Exercise brief:
Wherever the line with "cells are negative" sits in the listing below, transcribe from it up to and including the line with "tissue: prostate cancer", exactly, and leave the remaining lines out.

※ ※ ※

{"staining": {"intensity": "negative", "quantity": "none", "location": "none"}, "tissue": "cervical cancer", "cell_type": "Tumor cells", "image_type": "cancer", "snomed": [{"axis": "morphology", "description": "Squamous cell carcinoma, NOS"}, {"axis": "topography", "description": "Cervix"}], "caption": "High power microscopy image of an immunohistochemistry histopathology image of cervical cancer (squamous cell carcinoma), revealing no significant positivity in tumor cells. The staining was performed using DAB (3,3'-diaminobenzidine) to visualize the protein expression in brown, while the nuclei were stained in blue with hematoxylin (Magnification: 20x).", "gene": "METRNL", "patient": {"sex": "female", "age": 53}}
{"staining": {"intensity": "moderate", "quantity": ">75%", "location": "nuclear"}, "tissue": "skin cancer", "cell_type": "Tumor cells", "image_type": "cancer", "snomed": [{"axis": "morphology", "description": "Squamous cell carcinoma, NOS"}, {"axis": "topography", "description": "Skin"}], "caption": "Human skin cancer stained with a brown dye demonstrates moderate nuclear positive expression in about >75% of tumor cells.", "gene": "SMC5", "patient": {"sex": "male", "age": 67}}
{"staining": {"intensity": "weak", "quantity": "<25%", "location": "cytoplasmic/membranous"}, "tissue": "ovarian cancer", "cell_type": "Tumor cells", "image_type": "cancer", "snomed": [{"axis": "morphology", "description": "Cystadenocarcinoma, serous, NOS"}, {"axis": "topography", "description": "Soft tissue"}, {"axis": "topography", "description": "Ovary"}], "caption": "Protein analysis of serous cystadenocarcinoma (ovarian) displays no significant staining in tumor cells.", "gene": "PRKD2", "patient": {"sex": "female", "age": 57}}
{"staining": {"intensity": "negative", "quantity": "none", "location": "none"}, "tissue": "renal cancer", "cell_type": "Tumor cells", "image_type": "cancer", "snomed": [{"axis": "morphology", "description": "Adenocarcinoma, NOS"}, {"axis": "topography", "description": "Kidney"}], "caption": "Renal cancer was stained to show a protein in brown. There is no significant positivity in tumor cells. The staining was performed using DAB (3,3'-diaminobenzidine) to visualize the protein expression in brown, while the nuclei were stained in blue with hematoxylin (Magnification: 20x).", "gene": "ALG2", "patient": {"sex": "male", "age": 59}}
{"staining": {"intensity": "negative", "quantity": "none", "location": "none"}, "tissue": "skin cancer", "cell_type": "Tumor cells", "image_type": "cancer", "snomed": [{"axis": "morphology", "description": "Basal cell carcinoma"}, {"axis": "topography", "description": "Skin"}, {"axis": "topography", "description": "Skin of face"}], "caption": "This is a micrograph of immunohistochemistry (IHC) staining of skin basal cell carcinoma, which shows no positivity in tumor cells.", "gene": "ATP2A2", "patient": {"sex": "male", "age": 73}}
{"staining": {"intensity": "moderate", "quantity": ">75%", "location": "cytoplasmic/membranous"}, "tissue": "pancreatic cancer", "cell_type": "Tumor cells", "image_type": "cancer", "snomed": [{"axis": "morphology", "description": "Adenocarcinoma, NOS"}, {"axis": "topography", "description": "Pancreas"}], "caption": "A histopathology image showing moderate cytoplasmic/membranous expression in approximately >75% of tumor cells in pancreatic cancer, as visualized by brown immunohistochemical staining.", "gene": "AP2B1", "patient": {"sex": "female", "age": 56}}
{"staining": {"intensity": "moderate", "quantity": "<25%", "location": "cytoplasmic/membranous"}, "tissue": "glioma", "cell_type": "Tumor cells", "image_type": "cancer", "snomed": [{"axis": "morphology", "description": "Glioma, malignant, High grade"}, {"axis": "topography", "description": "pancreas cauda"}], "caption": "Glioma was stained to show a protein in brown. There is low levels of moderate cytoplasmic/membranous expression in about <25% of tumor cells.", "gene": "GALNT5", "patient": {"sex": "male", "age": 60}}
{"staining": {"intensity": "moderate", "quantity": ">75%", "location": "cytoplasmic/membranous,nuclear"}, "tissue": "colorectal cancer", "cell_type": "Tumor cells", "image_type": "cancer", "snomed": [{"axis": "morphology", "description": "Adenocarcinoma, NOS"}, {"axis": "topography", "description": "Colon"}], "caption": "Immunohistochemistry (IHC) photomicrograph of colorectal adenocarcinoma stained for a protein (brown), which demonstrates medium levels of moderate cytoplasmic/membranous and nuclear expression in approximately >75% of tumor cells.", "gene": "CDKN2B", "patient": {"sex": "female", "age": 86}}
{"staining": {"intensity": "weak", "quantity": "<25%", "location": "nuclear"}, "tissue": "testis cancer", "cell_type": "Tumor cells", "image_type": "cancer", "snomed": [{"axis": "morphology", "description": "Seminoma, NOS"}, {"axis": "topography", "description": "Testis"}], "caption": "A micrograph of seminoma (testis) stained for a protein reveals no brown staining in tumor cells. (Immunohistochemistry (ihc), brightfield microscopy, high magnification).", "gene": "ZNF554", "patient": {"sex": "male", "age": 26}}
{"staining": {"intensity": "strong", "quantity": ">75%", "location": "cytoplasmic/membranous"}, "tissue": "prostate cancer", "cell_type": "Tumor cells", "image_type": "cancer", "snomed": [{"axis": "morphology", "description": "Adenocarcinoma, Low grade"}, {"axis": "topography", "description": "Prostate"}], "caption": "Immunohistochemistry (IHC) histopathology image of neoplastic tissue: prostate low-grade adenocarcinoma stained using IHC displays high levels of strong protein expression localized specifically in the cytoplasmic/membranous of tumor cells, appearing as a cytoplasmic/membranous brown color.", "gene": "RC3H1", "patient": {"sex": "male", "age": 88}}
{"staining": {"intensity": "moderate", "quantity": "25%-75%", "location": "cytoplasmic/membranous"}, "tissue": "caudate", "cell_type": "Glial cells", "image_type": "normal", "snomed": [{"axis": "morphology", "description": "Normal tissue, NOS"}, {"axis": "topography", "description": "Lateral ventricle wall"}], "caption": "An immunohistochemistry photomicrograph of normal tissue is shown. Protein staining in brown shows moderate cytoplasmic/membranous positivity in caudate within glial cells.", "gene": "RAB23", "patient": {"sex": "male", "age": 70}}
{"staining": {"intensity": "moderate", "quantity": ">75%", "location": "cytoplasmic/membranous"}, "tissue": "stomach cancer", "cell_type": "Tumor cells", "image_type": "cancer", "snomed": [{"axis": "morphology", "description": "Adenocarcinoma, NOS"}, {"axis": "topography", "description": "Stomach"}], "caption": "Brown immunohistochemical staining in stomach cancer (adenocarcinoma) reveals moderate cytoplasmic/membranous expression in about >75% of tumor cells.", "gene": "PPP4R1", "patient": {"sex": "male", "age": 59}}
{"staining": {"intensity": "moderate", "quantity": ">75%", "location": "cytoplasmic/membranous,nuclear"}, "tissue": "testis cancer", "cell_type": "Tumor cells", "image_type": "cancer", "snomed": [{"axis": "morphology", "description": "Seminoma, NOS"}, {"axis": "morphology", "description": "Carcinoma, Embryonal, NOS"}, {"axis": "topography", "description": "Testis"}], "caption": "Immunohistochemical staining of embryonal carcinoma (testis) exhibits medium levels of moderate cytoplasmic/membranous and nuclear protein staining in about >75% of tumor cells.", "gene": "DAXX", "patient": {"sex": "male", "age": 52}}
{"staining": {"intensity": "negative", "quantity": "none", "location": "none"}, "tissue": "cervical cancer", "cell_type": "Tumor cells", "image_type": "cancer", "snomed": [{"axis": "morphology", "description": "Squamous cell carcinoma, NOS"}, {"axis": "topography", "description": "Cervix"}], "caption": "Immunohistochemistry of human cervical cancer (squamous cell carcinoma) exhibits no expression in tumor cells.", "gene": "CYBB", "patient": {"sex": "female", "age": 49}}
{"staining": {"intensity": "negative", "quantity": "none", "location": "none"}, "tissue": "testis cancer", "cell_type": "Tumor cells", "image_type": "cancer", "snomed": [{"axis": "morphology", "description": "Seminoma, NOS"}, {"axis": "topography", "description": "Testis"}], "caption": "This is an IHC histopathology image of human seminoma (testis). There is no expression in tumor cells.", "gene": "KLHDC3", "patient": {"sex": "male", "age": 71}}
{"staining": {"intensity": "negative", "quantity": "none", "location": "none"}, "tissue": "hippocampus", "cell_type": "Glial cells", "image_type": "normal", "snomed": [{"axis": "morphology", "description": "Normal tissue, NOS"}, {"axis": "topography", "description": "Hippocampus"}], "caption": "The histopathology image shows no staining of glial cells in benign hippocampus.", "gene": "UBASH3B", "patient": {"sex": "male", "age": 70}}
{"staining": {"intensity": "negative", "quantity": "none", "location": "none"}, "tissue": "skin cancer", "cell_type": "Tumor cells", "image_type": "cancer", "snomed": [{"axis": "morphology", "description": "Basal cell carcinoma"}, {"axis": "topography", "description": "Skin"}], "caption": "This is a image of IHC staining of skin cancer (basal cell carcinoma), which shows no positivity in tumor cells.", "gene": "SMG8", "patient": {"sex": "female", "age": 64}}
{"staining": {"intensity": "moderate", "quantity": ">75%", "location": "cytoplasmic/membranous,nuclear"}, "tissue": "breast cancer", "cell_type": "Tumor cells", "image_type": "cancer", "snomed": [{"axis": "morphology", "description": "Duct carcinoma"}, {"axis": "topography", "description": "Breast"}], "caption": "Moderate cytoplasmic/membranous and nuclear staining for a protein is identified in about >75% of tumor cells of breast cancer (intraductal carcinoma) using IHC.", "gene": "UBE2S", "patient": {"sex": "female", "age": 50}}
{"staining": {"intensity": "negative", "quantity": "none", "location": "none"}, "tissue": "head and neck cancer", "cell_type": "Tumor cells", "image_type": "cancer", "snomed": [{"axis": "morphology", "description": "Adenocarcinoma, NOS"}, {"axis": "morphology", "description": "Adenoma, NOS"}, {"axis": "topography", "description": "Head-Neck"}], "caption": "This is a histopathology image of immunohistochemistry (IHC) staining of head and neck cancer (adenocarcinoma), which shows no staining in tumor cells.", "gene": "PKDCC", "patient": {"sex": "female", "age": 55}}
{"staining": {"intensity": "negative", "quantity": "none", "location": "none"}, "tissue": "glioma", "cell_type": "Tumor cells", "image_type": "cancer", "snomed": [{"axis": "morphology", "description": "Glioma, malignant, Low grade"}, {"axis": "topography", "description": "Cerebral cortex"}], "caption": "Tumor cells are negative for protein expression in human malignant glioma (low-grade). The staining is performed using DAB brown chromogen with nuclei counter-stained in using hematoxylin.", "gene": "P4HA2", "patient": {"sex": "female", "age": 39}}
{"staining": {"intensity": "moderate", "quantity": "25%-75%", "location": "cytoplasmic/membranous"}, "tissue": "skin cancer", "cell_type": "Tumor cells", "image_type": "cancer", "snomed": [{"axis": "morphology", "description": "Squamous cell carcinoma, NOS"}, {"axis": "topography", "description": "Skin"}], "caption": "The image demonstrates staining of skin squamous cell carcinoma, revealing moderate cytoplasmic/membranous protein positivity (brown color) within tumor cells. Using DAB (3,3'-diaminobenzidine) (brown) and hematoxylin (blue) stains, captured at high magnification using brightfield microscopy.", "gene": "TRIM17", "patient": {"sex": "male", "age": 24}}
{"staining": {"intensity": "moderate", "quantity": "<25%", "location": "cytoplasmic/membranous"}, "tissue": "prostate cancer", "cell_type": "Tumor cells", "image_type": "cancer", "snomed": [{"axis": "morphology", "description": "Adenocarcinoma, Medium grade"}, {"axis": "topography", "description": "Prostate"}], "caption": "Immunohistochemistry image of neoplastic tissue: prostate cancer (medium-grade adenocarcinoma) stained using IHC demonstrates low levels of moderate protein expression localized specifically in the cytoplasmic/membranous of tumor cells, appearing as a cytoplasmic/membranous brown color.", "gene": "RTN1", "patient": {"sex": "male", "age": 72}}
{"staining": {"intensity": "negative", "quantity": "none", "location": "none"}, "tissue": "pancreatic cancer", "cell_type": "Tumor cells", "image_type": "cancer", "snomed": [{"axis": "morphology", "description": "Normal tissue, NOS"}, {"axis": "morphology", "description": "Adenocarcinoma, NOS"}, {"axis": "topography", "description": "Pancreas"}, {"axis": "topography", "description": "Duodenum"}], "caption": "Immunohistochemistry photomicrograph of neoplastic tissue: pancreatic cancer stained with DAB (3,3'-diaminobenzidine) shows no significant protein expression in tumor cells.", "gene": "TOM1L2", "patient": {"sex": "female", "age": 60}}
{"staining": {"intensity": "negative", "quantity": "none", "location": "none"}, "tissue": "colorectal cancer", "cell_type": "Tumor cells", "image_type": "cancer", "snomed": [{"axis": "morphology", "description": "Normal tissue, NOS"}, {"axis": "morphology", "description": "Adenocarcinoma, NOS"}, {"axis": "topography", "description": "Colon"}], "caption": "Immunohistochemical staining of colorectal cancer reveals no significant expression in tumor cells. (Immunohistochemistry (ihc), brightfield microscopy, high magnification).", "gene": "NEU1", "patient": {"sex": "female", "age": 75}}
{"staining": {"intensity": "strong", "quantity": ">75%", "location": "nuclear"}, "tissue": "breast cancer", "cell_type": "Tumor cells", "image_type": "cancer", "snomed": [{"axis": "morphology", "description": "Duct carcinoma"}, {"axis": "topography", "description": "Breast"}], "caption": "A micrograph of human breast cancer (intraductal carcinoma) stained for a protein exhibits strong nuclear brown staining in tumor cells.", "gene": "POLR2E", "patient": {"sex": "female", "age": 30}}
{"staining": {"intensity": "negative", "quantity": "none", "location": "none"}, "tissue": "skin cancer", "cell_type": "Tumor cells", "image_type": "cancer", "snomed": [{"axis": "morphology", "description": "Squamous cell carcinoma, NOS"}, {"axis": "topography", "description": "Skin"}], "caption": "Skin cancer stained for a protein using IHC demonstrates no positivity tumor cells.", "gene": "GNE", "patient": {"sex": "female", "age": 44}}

※ ※ ※

Response area:
{"staining": {"intensity": "negative", "quantity": "none", "location": "none"}, "tissue": "glioma", "cell_type": "Tumor cells", "image_type": "cancer", "snomed": [{"axis": "morphology", "description": "Glioma, malignant, Low grade"}, {"axis": "topography", "description": "Cerebral cortex"}], "caption": "Tumor cells are negative for protein expression in human malignant glioma (low-grade). The staining is performed using DAB brown chromogen with nuclei counter-stained in using hematoxylin.", "gene": "P4HA2", "patient": {"sex": "female", "age": 39}}
{"staining": {"intensity": "moderate", "quantity": "25%-75%", "location": "cytoplasmic/membranous"}, "tissue": "skin cancer", "cell_type": "Tumor cells", "image_type": "cancer", "snomed": [{"axis": "morphology", "description": "Squamous cell carcinoma, NOS"}, {"axis": "topography", "description": "Skin"}], "caption": "The image demonstrates staining of skin squamous cell carcinoma, revealing moderate cytoplasmic/membranous protein positivity (brown color) within tumor cells. Using DAB (3,3'-diaminobenzidine) (brown) and hematoxylin (blue) stains, captured at high magnification using brightfield microscopy.", "gene": "TRIM17", "patient": {"sex": "male", "age": 24}}
{"staining": {"intensity": "moderate", "quantity": "<25%", "location": "cytoplasmic/membranous"}, "tissue": "prostate cancer", "cell_type": "Tumor cells", "image_type": "cancer", "snomed": [{"axis": "morphology", "description": "Adenocarcinoma, Medium grade"}, {"axis": "topography", "description": "Prostate"}], "caption": "Immunohistochemistry image of neoplastic tissue: prostate cancer (medium-grade adenocarcinoma) stained using IHC demonstrates low levels of moderate protein expression localized specifically in the cytoplasmic/membranous of tumor cells, appearing as a cytoplasmic/membranous brown color.", "gene": "RTN1", "patient": {"sex": "male", "age": 72}}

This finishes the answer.